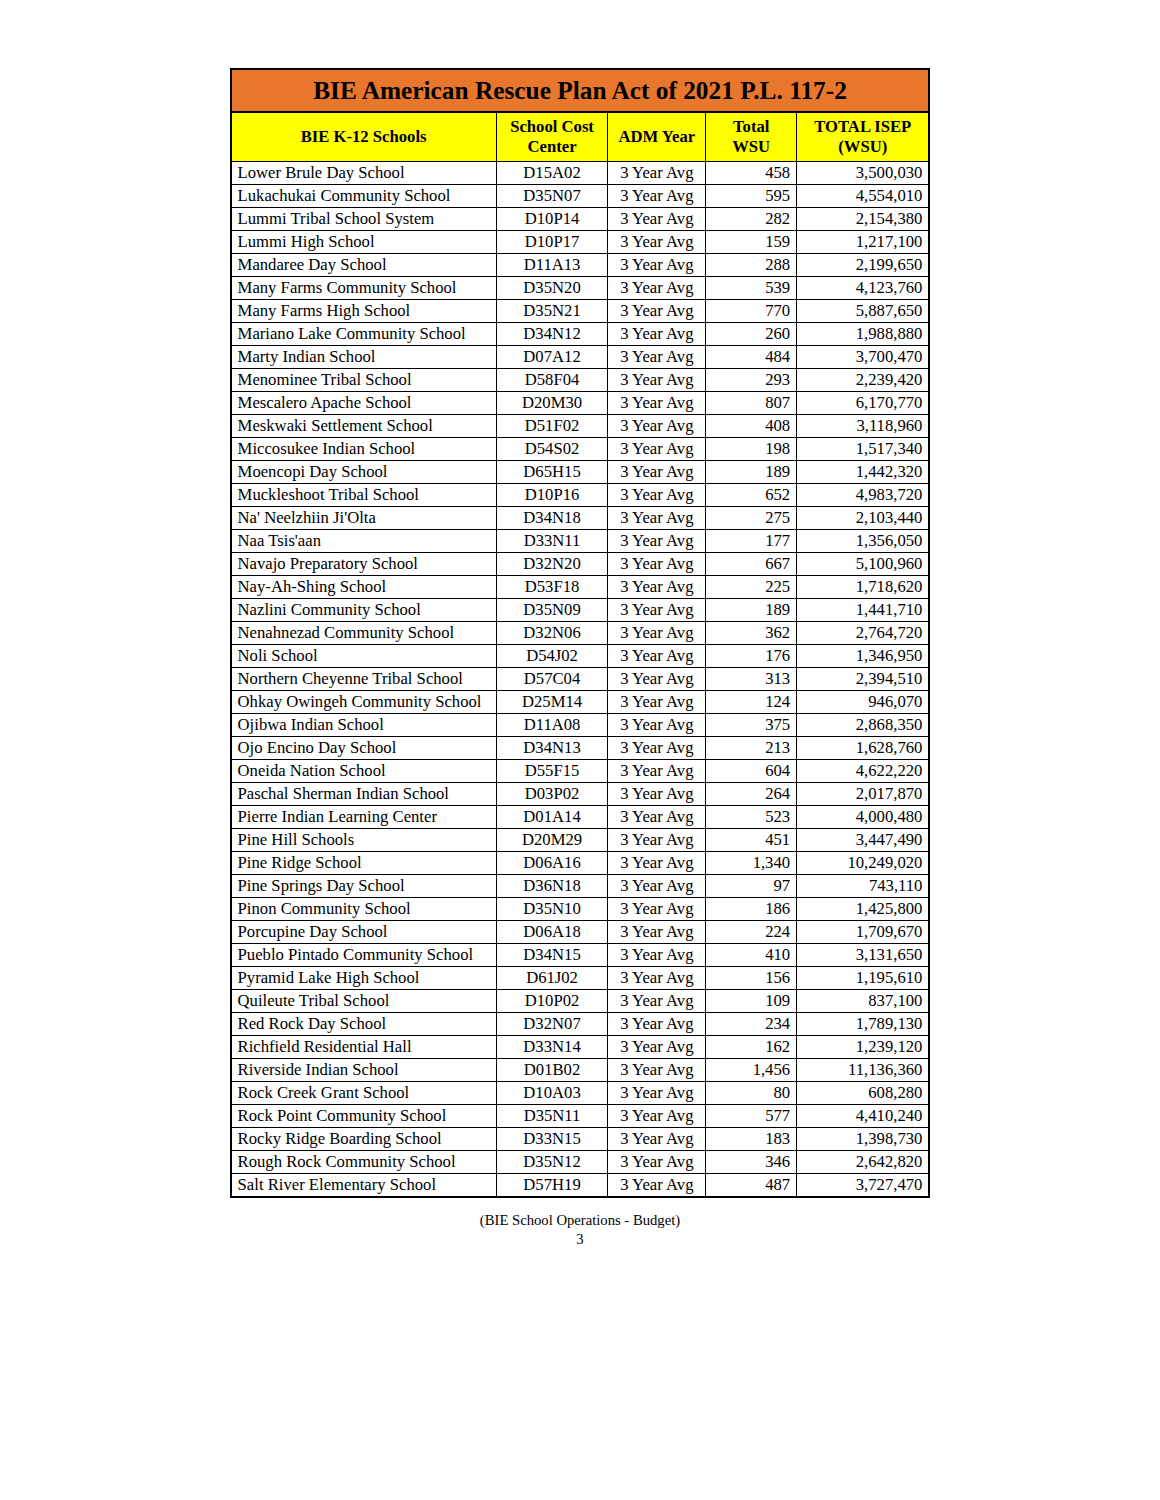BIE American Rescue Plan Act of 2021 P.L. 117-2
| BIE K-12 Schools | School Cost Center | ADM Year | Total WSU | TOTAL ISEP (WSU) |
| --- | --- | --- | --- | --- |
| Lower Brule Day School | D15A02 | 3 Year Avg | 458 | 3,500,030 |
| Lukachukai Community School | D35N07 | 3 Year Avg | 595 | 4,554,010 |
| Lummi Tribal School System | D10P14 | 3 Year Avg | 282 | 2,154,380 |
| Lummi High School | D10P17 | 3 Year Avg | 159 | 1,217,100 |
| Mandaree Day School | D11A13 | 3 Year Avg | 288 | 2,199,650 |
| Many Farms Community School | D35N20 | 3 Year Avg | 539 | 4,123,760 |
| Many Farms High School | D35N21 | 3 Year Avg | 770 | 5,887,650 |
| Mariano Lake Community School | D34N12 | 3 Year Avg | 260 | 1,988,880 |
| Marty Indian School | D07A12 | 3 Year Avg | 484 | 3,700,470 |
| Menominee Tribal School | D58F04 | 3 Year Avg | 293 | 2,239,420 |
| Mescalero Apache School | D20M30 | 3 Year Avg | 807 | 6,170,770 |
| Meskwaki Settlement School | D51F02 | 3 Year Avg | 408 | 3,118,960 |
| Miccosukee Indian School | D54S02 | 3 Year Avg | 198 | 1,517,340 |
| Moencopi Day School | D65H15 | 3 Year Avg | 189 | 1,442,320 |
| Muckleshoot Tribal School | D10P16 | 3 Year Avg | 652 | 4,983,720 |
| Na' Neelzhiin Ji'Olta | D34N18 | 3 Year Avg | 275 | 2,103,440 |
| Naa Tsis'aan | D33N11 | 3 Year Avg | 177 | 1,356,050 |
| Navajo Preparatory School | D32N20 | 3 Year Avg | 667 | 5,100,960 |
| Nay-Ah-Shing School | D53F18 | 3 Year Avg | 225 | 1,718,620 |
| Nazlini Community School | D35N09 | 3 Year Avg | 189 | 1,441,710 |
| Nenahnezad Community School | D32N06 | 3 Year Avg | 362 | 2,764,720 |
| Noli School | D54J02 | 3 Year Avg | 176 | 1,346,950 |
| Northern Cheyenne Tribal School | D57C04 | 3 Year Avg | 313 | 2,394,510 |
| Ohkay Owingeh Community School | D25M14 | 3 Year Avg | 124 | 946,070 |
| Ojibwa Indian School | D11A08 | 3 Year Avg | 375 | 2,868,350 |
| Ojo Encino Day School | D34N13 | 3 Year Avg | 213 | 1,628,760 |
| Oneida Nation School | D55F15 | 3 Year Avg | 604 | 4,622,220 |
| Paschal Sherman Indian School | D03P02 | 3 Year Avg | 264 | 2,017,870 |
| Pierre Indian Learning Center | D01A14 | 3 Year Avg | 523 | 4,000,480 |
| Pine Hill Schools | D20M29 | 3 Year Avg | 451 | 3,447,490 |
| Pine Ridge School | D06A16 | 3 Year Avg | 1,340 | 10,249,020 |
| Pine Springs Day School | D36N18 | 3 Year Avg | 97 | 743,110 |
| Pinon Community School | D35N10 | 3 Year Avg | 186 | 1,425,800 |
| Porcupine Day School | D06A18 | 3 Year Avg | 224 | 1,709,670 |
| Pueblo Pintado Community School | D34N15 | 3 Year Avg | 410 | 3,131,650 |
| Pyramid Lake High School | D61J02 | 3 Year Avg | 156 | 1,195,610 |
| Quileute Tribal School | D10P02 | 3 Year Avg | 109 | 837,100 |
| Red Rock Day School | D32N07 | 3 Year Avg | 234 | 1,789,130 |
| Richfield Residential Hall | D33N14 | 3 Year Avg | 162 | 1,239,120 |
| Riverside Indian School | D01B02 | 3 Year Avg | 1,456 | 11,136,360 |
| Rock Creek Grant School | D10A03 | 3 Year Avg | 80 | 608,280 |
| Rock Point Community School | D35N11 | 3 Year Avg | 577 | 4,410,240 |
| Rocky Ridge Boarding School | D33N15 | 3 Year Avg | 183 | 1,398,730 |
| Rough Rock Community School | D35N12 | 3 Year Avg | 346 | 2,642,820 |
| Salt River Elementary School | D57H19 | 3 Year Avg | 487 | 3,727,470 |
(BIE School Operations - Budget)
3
++++++
Task statement:
Write every record out again exactly; no pictures belong in the copy.

Task solution:
BIE American Rescue Plan Act of 2021 P.L. 117-2
| BIE K-12 Schools | School Cost Center | ADM Year | Total WSU | TOTAL ISEP (WSU) |
| --- | --- | --- | --- | --- |
| Lower Brule Day School | D15A02 | 3 Year Avg | 458 | 3,500,030 |
| Lukachukai Community School | D35N07 | 3 Year Avg | 595 | 4,554,010 |
| Lummi Tribal School System | D10P14 | 3 Year Avg | 282 | 2,154,380 |
| Lummi High School | D10P17 | 3 Year Avg | 159 | 1,217,100 |
| Mandaree Day School | D11A13 | 3 Year Avg | 288 | 2,199,650 |
| Many Farms Community School | D35N20 | 3 Year Avg | 539 | 4,123,760 |
| Many Farms High School | D35N21 | 3 Year Avg | 770 | 5,887,650 |
| Mariano Lake Community School | D34N12 | 3 Year Avg | 260 | 1,988,880 |
| Marty Indian School | D07A12 | 3 Year Avg | 484 | 3,700,470 |
| Menominee Tribal School | D58F04 | 3 Year Avg | 293 | 2,239,420 |
| Mescalero Apache School | D20M30 | 3 Year Avg | 807 | 6,170,770 |
| Meskwaki Settlement School | D51F02 | 3 Year Avg | 408 | 3,118,960 |
| Miccosukee Indian School | D54S02 | 3 Year Avg | 198 | 1,517,340 |
| Moencopi Day School | D65H15 | 3 Year Avg | 189 | 1,442,320 |
| Muckleshoot Tribal School | D10P16 | 3 Year Avg | 652 | 4,983,720 |
| Na' Neelzhiin Ji'Olta | D34N18 | 3 Year Avg | 275 | 2,103,440 |
| Naa Tsis'aan | D33N11 | 3 Year Avg | 177 | 1,356,050 |
| Navajo Preparatory School | D32N20 | 3 Year Avg | 667 | 5,100,960 |
| Nay-Ah-Shing School | D53F18 | 3 Year Avg | 225 | 1,718,620 |
| Nazlini Community School | D35N09 | 3 Year Avg | 189 | 1,441,710 |
| Nenahnezad Community School | D32N06 | 3 Year Avg | 362 | 2,764,720 |
| Noli School | D54J02 | 3 Year Avg | 176 | 1,346,950 |
| Northern Cheyenne Tribal School | D57C04 | 3 Year Avg | 313 | 2,394,510 |
| Ohkay Owingeh Community School | D25M14 | 3 Year Avg | 124 | 946,070 |
| Ojibwa Indian School | D11A08 | 3 Year Avg | 375 | 2,868,350 |
| Ojo Encino Day School | D34N13 | 3 Year Avg | 213 | 1,628,760 |
| Oneida Nation School | D55F15 | 3 Year Avg | 604 | 4,622,220 |
| Paschal Sherman Indian School | D03P02 | 3 Year Avg | 264 | 2,017,870 |
| Pierre Indian Learning Center | D01A14 | 3 Year Avg | 523 | 4,000,480 |
| Pine Hill Schools | D20M29 | 3 Year Avg | 451 | 3,447,490 |
| Pine Ridge School | D06A16 | 3 Year Avg | 1,340 | 10,249,020 |
| Pine Springs Day School | D36N18 | 3 Year Avg | 97 | 743,110 |
| Pinon Community School | D35N10 | 3 Year Avg | 186 | 1,425,800 |
| Porcupine Day School | D06A18 | 3 Year Avg | 224 | 1,709,670 |
| Pueblo Pintado Community School | D34N15 | 3 Year Avg | 410 | 3,131,650 |
| Pyramid Lake High School | D61J02 | 3 Year Avg | 156 | 1,195,610 |
| Quileute Tribal School | D10P02 | 3 Year Avg | 109 | 837,100 |
| Red Rock Day School | D32N07 | 3 Year Avg | 234 | 1,789,130 |
| Richfield Residential Hall | D33N14 | 3 Year Avg | 162 | 1,239,120 |
| Riverside Indian School | D01B02 | 3 Year Avg | 1,456 | 11,136,360 |
| Rock Creek Grant School | D10A03 | 3 Year Avg | 80 | 608,280 |
| Rock Point Community School | D35N11 | 3 Year Avg | 577 | 4,410,240 |
| Rocky Ridge Boarding School | D33N15 | 3 Year Avg | 183 | 1,398,730 |
| Rough Rock Community School | D35N12 | 3 Year Avg | 346 | 2,642,820 |
| Salt River Elementary School | D57H19 | 3 Year Avg | 487 | 3,727,470 |
(BIE School Operations - Budget)
3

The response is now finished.